[SELECTED EXCERPT]

The Cheshire and Merseyside Integrated Care Board Talking service offer online talking therapy via the text based digital service leso and the digital service Silver Cloud. Psychological well-being practitioners staff the gateway to NHS Talking Therapies. These are the least qualified staff and it seems likely that they find what they’re looking for, that is problems which fall within their competence, and which they believe they have the competence to address. Resulting in a skewed profile. They’re not taught to make reliable diagnoses. This results in a trivialization of client’s mental health problems, which suggests that they are an appropriate target for AI therapy. This is likely to be warmly welcomed by the developers of the Chatbots and service providers. Redundancy around the corner. Professional bodies such as BPS and BABCP need to “smell the coffee”, But there is no sign of them doing so anytime soon.
The American Journal of Psychotherapy has just published a pilot study of a comparison between an artificial intelligence therapist and a human therapist in delivering text based cognitive behavioural therapy. Outcome was judged on the cognitive therapy rating scale and not by recovery from any disorder. The authors suggest that it may complement human-based therapy. The real-world has it seem receded.

[/SELECTED EXCERPT]
[RECORD EXTRACTS]

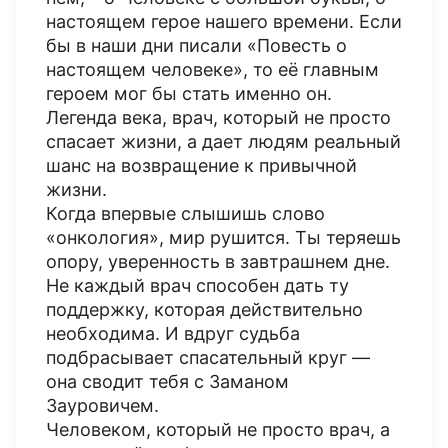
настоящем герое нашего времени. Если
бы в наши дни писали «Повесть о
настоящем человеке», то её главным
героем мог бы стать именно он.
Легенда века, врач, который не просто
спасает жизни, а дает людям реальный
шанс на возвращение к привычной
жизни.
Когда впервые слышишь слово
«онкология», мир рушится. Ты теряешь
опору, уверенность в завтрашнем дне.
Не каждый врач способен дать ту
поддержку, которая действительно
необходима. И вдруг судьба
подбрасывает спасательный круг —
она сводит тебя с Заманом
Зауровичем.
Человеком, который не просто врач, а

[/RECORD EXTRACTS]

## TASK INSTRUCTIONS
**a.** From the excerpt on NHS Talking Therapies and AI therapy, reproduce word for word the part that opens with the words containing "The American Journal" and closes with "it seem receded.".
**b.** According to the excerpt on NHS Talking Therapies and AI therapy, who staffs the gateway to NHS Talking Therapies?

## ANSWERS FOR THE TASKS
**a.**
The American Journal of Psychotherapy has just published a pilot study of a comparison between an artificial intelligence therapist and a human therapist in delivering text based cognitive behavioural therapy. Outcome was judged on the cognitive therapy rating scale and not by recovery from any disorder. The authors suggest that it may complement human-based therapy. The real-world has it seem receded.

**b.** Psychological well-being practitioners.